Photo by Nick Youngson, courtesy of Alpha Stock Images under license CC BY-SA 3.0.
Again we want to stress here, that we have nothing against rightful claims. However, we are a company that is not violating any Amazon TOS rules or any US or other applicable laws. If you are of sane mind, you know that doing these things will bite you in the you know what in the end. Not our game.
Yet, we find that there are companies online and selling on Amazon (or having their brand on Amazon) that don’t care so much about the law and file an intellectual property claim with Amazon. Like that, they get your listing suspended/blocked and get Amazon to strike your account. Some people even lost their accounts like that.
What does the Law say?
We don’t want to make this post about the law. And the writer of this post is not a lawyer (so disclaimer here, I am NOT a lawyer), so you are warned up front. However, we want to say something that makes sense and clarifies what we mean with an illegal intellectual property claim.
There is a thing called the first sale doctrine. What that means is this: The first sale doctrine (which is codified in US law) provides “that an individual who knowingly purchases a copy of a copyrighted work from the copyright holder receives the right to sell, display or otherwise dispose of that particular copy, notwithstanding the interests of the copyright owner.” You can read all about it here at the website of the Department of Justice of the USA.
In laymen’s terms, if you buy something from a manufacturer or brand owner and you want to sell it on Amazon, if it doesn’t violate the rules of Amazon and if you are not gated for that product, you are allowed to sell that product on Amazon. In that case, a brand owner or manufacturer that files an intellectual property claim with Amazon is violating the law. Period. (Again, disclaimer, not a lawyer here, but we can still read.)

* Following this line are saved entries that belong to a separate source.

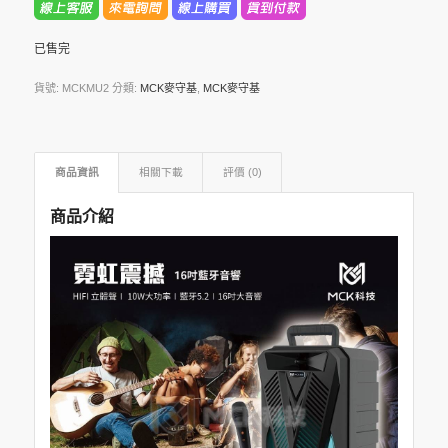
已售完
貨號:
MCKMU2
分類:
MCK麥守基
,
MCK麥守基
商品資訊
相關下載
評價 (0)
商品介紹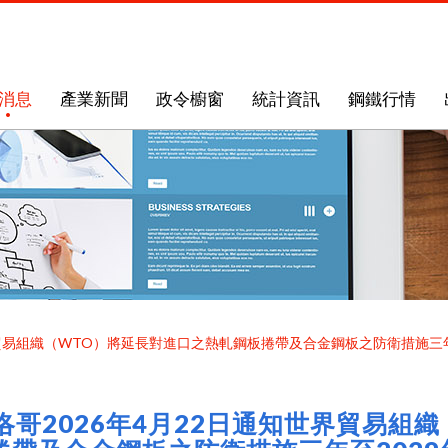
消息
產業新聞
政令櫥窗
統計資訊
鋼鐵行情
界貿易組織（WTO）將延長對進口之熱軋鋼板捲帶及合金鋼板之防衛措施三年至2
洛哥2026年4月22日通知世界貿易組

So if you buy from a reputable distributor and you have an invoice, you should be totally fine and the strike on your account should disappear, right? Yeah, in an ideal world, yes. While Amazon support is usually pretty fast, when it comes to intellectual property claims, not so much. They really want to hear it from the horse’s mouth that the claim is invalid. In other words, you will have to convince the owner/brand/manufacturer that filed the complaint to withdraw the complaint and inform Amazon. And unfortunately, some only listen when you tell them you’ll sue them over their illegal claim.